▸ **Exercise material**:

++++++++

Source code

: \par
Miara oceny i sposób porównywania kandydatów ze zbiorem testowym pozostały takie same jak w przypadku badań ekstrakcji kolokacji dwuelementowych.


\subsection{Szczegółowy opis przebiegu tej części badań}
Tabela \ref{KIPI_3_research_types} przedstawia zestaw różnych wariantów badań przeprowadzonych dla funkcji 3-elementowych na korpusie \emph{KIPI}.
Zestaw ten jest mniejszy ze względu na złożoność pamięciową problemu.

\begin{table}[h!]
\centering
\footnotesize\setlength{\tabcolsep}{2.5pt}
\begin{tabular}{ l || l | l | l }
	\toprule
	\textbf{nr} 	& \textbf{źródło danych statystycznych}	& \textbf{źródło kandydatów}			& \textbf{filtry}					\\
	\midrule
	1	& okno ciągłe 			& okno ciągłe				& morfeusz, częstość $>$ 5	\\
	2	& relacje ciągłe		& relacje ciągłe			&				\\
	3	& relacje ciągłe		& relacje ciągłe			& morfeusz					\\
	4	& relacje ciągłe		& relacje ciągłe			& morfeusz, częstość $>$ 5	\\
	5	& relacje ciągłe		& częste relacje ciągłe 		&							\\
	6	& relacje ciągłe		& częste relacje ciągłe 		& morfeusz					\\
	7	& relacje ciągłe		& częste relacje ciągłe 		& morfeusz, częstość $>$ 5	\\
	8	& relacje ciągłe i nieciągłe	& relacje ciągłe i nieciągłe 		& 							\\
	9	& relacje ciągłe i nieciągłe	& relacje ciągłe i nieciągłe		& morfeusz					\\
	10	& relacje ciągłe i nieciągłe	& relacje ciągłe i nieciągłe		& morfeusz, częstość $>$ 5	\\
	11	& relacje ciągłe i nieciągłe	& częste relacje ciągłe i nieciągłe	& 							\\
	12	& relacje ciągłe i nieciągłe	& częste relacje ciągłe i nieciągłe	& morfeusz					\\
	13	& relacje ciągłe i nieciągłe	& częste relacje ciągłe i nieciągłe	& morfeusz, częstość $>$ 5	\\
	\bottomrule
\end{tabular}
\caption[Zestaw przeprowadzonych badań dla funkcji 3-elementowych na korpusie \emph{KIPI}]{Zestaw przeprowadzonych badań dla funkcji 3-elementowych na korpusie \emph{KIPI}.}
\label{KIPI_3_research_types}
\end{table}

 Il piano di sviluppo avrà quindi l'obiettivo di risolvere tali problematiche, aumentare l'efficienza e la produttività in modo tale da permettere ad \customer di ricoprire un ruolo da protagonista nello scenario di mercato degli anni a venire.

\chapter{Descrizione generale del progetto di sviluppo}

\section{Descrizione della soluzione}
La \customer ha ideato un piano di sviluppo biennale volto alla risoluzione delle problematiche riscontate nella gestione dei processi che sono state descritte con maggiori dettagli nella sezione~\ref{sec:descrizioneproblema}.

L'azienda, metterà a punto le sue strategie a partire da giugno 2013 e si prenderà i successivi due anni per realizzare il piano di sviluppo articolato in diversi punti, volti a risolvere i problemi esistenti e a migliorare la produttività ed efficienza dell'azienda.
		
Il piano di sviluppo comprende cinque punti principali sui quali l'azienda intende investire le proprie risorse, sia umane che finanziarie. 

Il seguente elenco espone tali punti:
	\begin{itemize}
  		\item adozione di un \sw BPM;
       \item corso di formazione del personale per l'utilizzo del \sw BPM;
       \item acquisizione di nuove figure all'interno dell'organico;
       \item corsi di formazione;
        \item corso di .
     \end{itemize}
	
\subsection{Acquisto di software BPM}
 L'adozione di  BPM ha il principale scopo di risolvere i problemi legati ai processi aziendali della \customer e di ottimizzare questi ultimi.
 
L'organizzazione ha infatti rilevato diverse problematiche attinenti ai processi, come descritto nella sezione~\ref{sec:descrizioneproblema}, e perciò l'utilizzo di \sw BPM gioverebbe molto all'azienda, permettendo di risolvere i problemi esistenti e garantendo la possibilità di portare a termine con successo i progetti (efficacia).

++++++++

▸ **Request**: Take each line of the material above that holds the string "morfeusz" and copy it.

▸ **Task solution**:
	1	& okno ciągłe 			& okno ciągłe				& morfeusz, częstość $>$ 5	\\
	3	& relacje ciągłe		& relacje ciągłe			& morfeusz					\\
	4	& relacje ciągłe		& relacje ciągłe			& morfeusz, częstość $>$ 5	\\
	6	& relacje ciągłe		& częste relacje ciągłe 		& morfeusz					\\
	7	& relacje ciągłe		& częste relacje ciągłe 		& morfeusz, częstość $>$ 5	\\
	9	& relacje ciągłe i nieciągłe	& relacje ciągłe i nieciągłe		& morfeusz					\\
	10	& relacje ciągłe i nieciągłe	& relacje ciągłe i nieciągłe		& morfeusz, częstość $>$ 5	\\
	12	& relacje ciągłe i nieciągłe	& częste relacje ciągłe i nieciągłe	& morfeusz					\\
	13	& relacje ciągłe i nieciągłe	& częste relacje ciągłe i nieciągłe	& morfeusz, częstość $>$ 5	\\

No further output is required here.